A Practical Example for Geolocation

Geolocation

A post this week on Jordan Wright’s blog has generated quite a bit of discussion here at Imperva on the subject of industrial hacking. Jordan talks about a large number of attempts (at least one of which, early on, was successful) to compromise a web server by exploiting a vulnerability in ElasticSearch. What really set this article apart was the inclusion of detailed logs from an ElasticSearch honeypot designed to capture as much information about the attackers as possible. It’s fairly rare for a researcher to include this level of information in an easily consumed format (JSON) so I decided to download the logs and take a closer look.

Based on the discussions we were having and some of Jordan’s own conclusions, I started with the geolocation data. Clearly some regions are more over-represented than others, which is not an uncommon experience for web application defenders. As reported in the blog, the attack geolocation data is heavily skewed by one particular country:

Number of Attacks Percentage of Overall Attacks Country
7400 95.16% China
337 4.33% United States
15 0.19% Hong Kong
8 0.10% Netherlands
5 0.06% United Kingdom
3 0.04% Germany
2 0.03% Spain
2 0.03% Denmark
2 0.03% Canada
1 0.01% Russian Federation
1 0.01% Romania
7776 TOTAL

The data raises a very obvious question, one which many of our customers consider during their WAF implementations once they see similar patterns emerging in their own alerts – should they block requests from countries which appear to be repeat offenders? One of the ThreatRadar threat intelligence services which we include with Imperva SecureSphere Web Application Firewall is a mapping of IP address space to country names, i.e. a geolocation feed.
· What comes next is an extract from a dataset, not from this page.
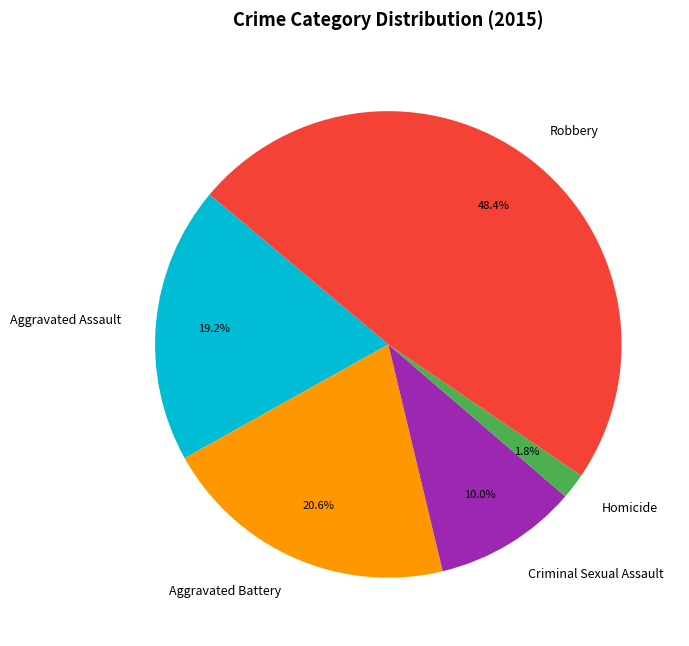

To the nearest percent, what is the average slice percentage?

20%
Once ThreatRadar is enabled, every alert is tagged with the geolocation of the source IP:

geolocation02

While this is interesting information at the individual alert level, the real value of geolocation emerges when these geolocation tags are aggregated across alert data sets, such as in this report I generated at a customer site a few years ago:

chart

The “blocks” referred to in the report are attacks which the WAF detected and blocked.
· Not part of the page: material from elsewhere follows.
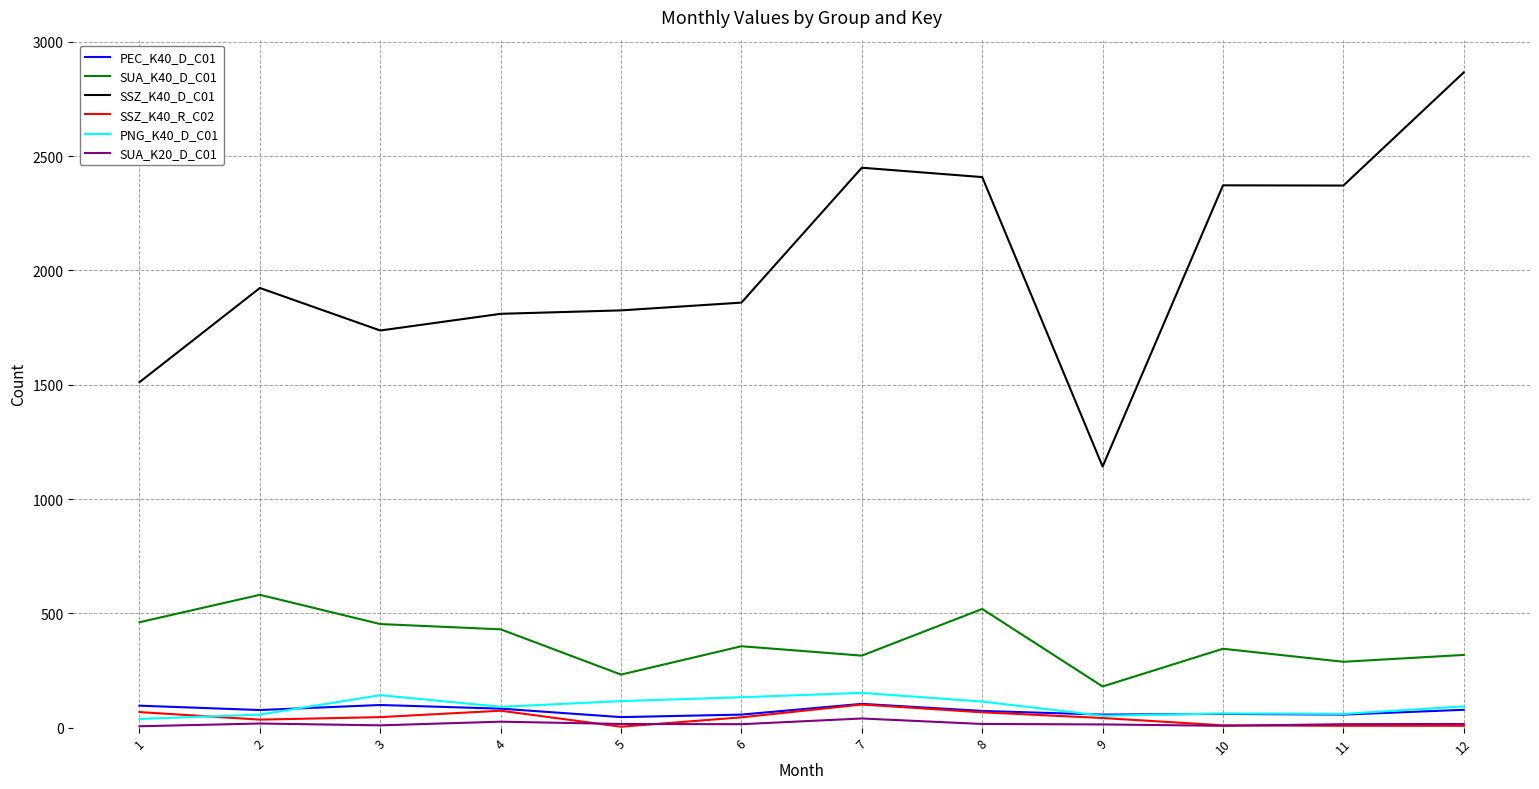

The value of SSZ_K40_D_C01 at 6 is 763. True or false?

False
Running the source IP addresses in those ElasticSearch honeypot logs through our ThreatRadar feeds also came up with numerous hits in the Malicious IP feed, and one for Comment Spam. Given that our feeds are updated many times each day, but these attacks occurred two months ago, there is clearly some long-term offending from some of these IP addresses. So why not block them? If over 95% of occurrences of a certain type of attack emanate from one geography, and some of these IP addresses are long term offenders, why not block that whole geography at your perimeter?
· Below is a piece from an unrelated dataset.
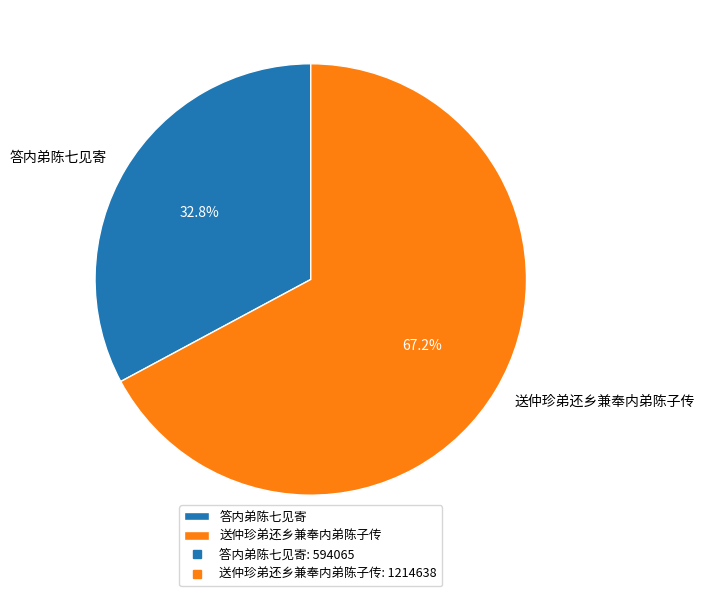

Does 答内弟陈七见寄 account for over 50% of the chart?

No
Many of my customers already have the ability to put a geolocation wall, like the Jerusalem city wall in my photo below, in front of their web applications. None of them do it, because that ability is provided by devices like IPS and Next Generation Firewalls which do not provide the granularity needed to avoid false positives. It’s an all-or-nothing proposition. An enterprise WAF which understands the layout of the web application and can easily differentiate between a request to the main page and a request to the admin portal login gives defenders the flexibility they need with the power of geolocation. To continue the theme of medieval defenses, it looks more like the medieval entry way into Sighișoara citadel at the top of this blog. 

building

It’s a good example of a controlled entry point where requests which pass the outer line of defense (geolocation) can still be inspected before being allowed in (those apertures above the lane weren’t for waving at the people passing below). That’s exactly how our WAF works, too.

Finally, a word on attribution. Just because 95% of the ElasticSearch attacks emanated from IP addresses in Chinese address space does not necessarily mean that those attacks were generated by Chinese nationals. Industrial hacking rules: the entire Internet can be scanned in six minutes, and if you’re not able to scan it yourself there are companies who will do it for you and give you access to the results for a modest charge (sometimes for free). Our job as defenders does not always require us to identify exactly who is attacking us, but if we can significantly reduce our alert load by blocking certain types of connections from certain geographies without creating false positives, we’ve made it easier for ourselves to focus on the attacks that really matter.